Video Time help

thebrain900 wrote on 12/23/2008, 1:02 PM
When I am in Movie Studio 8.0 and I have Video Clips on the Timeline and an Audio track and FX and keep going and things like this how do I know how big the File will be??

Say I am making a Video just to put on a Blank CD that can hold 700 MB how do I know how Big the File is geting??

Can I use the Timeline to figure things like this out???????????

Comments

mike_in_ky wrote on 12/23/2008, 1:12 PM
thebrain900...

It is my understanding that for a given project size, the size of the rendered file is pretty much determined by the file type in the rendering. In other words, if you are rendering to .mpeg-2, it would generate a larger file than say rendering to a mid-to-low resolution .wmv file. Right before you start the rendering, you should see an estimate of the file size in the dialogue box that is used to configure the rendering.

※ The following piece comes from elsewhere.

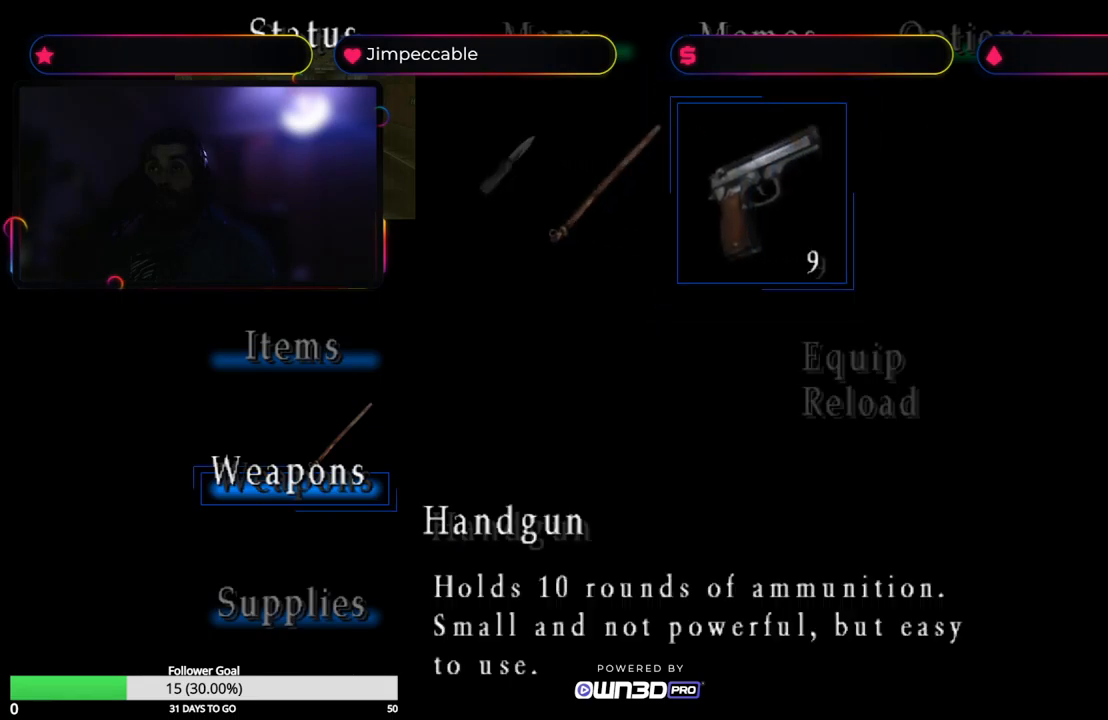
{"buttons": [], "left_stick": "center", "right_stick": "center", "events": []}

Does that answer your question?

mike_in_nc
thebrain900 wrote on 12/24/2008, 10:08 AM
I am going to be Rendering As mpeg-2 with Audio

And I don't see ware it gives the File Size. See I want to make sure that my MPEG 2 file is no bigger then 700 MB

And when I o to Render As and I pick ware the file will be saved and file type I don't see ware someone had told me it will give you the size of the file??
mike_in_ky wrote on 12/24/2008, 10:48 AM
thebrain900...

When you are ready to render, select "Make Movie". You then select where you want to put the file (hard drive, burn it to DVD, etc.). The next screen is the dialogue box where you select the output file type (mpeg-2, wmv, etc.). If you look to the middle-right of the dialogue box, you'll see a field called "Estimated size:" That's where for approximate file size is located.

mike_in-nc
Chienworks wrote on 12/24/2008, 11:22 AM
Actually it's not the file type that matters, it's the bitrate. Multiply the bitrate by the duration in seconds, divide by 8, and that will give the output file size in bytes.

For example, encoding a 10 minute video at 512Kbps is 512Kbps x 600 seconds, which is 307,100Kbits, divide by 8 is 38,400Kbytes, or about 37.5MB. It may be larger depending on whether the 512Kbps template includes bandwidth for the audio or not. If it doesn't, simply perform the same calculation with the audio bitrate and add it to the video size.

This calculation works whether the output type is AVI, MPEG, WMV, MOV, or whatever.
thebrain900 wrote on 12/24/2008, 4:39 PM
Well what I meen is there an easy way to findout the file size like

Say looking at the timline and say you see it is 30 Min long could you gess at the size or what would be a good thing to do??

I think my file is 60 min long and I will Render As mpeg 2
Chienworks wrote on 12/24/2008, 5:01 PM
It depends on the bitrate you use. That's the simplest answer, there isn't a better or easier one.

you can run the formula backwards if you want. 700MB divided by 3600 seconds = 0.194MB/s = 1.555Mbps. Unfortunately you don't have a way to choose MPEG bitrates in Vegas Studio.
thebrain900 wrote on 12/24/2008, 5:50 PM
Yes I do I am in Movie Studio 8.0 and if I pick MPEG 2 I can go to the Customize tab and chang things???